"He Who created thee without thee, will not justify thee without thee." [Sermon 169; quoted here]
The point, of course, is that God does no violence to the human will when he saves us. We must consent, and it must be a real consent. Amusingly, I've seen some Protestants say silly things like this: "This notion of free will is clearly quite different from that of Augustine and St. Thomas Aquinas." I say it's amusing and silly, since a) Augustine said it, and b) Aquinas appealed to this quotation as an authority in defense of his views on justification and baptism (see above link to the Summa)!
In point of fact the Catholic Church affirms the fact that our wills are free (§1711) and the fact that God has an eternal plan of predestination (§600), and her faithful sons do the same notwithstanding the difficulty (impossibility, in my case!) of comprehending this mystery.
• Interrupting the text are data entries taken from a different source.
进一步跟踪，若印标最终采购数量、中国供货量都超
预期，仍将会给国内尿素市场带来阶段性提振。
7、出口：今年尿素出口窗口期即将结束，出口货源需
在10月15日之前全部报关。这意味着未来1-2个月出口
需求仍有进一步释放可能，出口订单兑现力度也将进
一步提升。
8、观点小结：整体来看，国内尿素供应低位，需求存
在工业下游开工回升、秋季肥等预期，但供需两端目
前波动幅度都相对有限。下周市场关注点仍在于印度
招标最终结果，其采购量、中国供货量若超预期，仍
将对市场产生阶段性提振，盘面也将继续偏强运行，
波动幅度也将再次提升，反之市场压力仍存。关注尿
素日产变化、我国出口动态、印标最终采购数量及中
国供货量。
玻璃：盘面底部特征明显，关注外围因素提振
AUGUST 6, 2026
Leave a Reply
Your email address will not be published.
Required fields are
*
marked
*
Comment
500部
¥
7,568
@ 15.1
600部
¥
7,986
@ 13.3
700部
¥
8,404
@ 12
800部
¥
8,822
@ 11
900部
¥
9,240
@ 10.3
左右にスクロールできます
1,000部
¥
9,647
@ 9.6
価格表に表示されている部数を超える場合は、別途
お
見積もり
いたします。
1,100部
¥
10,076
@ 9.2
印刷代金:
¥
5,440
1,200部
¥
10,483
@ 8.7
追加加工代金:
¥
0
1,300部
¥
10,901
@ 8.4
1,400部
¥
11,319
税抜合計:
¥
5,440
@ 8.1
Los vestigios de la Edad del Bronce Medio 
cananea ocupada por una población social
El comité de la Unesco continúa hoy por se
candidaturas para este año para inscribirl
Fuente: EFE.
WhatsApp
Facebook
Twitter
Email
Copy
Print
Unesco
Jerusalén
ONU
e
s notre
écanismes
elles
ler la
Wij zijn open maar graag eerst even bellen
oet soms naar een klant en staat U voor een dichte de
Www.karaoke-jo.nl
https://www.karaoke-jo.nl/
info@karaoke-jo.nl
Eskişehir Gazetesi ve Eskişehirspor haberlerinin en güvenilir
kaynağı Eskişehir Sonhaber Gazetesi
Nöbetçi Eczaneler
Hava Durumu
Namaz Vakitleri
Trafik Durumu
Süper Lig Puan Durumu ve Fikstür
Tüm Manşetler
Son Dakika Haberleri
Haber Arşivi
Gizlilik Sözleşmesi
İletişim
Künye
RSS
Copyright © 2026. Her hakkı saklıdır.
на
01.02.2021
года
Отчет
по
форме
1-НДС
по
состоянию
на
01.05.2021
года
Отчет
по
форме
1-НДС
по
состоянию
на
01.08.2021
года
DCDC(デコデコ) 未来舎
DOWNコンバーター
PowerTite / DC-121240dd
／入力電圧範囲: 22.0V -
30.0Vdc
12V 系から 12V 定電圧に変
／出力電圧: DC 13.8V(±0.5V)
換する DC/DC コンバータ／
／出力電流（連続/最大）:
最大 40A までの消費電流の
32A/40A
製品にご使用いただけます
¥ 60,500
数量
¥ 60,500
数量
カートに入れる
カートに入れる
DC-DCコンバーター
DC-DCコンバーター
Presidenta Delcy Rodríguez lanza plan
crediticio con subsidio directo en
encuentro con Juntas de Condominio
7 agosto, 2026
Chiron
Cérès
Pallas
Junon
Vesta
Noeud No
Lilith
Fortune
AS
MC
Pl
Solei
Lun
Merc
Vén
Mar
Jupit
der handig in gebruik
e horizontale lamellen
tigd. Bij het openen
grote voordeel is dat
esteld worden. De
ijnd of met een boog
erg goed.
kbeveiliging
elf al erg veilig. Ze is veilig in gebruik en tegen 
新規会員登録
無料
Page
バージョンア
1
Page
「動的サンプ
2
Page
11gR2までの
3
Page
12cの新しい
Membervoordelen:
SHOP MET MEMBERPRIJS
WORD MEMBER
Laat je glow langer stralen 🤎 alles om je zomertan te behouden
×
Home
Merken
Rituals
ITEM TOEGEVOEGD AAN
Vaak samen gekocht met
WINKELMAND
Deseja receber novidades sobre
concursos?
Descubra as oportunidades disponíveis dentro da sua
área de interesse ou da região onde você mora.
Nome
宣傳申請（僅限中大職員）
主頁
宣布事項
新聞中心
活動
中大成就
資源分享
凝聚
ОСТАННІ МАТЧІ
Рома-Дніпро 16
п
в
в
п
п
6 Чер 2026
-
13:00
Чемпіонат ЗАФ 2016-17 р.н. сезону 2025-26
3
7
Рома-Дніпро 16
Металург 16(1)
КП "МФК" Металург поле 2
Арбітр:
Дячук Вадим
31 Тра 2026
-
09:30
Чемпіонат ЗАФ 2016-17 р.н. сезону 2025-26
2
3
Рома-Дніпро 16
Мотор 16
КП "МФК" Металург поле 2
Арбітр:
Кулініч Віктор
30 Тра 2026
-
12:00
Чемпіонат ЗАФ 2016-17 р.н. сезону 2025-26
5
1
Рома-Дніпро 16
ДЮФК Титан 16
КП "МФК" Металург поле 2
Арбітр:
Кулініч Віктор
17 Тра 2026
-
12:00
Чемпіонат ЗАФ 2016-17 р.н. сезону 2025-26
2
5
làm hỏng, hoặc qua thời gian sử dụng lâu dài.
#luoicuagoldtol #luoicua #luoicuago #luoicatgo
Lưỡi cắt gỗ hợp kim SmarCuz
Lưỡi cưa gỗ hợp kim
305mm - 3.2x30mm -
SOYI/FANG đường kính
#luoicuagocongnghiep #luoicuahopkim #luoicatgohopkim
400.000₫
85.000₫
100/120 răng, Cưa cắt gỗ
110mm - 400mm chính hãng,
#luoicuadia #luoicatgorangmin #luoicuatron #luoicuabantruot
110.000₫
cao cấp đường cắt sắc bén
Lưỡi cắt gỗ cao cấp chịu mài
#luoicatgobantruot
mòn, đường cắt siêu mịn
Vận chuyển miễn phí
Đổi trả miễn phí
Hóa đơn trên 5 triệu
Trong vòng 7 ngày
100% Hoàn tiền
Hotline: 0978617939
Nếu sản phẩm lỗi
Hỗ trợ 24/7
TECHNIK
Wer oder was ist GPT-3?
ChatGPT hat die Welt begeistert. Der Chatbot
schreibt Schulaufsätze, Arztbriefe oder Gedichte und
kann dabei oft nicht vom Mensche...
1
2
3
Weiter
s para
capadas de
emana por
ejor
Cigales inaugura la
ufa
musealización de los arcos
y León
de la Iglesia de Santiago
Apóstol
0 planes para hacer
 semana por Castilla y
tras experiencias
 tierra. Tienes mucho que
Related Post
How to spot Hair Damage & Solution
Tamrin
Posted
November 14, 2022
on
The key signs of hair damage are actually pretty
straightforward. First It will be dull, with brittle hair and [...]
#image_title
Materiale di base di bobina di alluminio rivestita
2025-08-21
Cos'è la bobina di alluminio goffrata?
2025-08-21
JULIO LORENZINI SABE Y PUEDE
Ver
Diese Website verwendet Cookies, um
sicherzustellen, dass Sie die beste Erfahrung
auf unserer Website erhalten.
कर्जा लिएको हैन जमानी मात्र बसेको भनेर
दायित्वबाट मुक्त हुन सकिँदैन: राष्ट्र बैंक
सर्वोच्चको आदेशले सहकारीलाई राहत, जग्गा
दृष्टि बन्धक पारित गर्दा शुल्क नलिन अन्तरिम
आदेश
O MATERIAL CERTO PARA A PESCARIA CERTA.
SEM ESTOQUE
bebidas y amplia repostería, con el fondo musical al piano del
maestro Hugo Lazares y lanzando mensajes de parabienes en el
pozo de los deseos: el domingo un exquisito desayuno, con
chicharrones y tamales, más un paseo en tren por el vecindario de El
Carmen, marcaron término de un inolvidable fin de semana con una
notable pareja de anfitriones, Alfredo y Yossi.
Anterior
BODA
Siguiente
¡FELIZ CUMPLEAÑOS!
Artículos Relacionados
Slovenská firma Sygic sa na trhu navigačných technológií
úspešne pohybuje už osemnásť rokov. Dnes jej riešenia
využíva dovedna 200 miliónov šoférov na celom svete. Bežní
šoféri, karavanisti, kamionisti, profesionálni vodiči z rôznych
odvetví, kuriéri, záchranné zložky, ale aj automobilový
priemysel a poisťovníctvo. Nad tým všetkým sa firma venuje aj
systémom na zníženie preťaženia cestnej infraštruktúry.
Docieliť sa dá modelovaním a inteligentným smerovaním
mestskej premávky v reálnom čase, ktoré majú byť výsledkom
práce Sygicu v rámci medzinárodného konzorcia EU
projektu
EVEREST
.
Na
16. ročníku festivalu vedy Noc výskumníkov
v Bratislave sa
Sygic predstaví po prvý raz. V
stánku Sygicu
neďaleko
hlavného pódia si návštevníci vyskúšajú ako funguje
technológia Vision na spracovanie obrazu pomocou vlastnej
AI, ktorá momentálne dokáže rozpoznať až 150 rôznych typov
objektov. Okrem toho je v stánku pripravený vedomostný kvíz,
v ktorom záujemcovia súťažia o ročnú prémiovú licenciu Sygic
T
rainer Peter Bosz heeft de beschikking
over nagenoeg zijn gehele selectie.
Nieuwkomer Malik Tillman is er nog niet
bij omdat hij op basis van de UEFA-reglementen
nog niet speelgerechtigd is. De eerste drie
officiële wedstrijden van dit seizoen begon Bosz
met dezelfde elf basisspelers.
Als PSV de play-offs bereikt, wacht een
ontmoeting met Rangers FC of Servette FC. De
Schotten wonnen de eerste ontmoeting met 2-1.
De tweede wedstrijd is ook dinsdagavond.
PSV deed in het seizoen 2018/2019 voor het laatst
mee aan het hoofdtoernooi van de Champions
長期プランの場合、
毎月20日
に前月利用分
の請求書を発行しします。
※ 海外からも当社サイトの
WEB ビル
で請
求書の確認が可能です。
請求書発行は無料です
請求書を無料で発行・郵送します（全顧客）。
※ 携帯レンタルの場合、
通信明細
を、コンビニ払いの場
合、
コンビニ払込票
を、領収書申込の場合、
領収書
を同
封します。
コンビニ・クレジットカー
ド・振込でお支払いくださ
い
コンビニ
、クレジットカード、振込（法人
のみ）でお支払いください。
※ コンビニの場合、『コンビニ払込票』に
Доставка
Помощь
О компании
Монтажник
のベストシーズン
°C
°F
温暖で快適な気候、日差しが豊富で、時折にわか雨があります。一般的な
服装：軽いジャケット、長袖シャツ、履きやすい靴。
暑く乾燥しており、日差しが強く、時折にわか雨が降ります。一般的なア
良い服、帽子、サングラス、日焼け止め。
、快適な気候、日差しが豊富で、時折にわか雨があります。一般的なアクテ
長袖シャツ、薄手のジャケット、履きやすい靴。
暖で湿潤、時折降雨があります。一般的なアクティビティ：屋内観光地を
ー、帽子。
Of course, we've seen in various posts in my series on Aquinas' view of justification that God's grace precedes any movement of our wills towards himself, so that we cannot pretend (a la the Pelagians) that by our natural powers alone we can attain justification: we can't. Nevertheless, no one is going to go to hell in spite of himself; no one is going to go to heaven against his will, either. God respects the fact that he has made us with a nature possessing a free will, and he does not violate it even when he moves us by grace to love him and hate sin.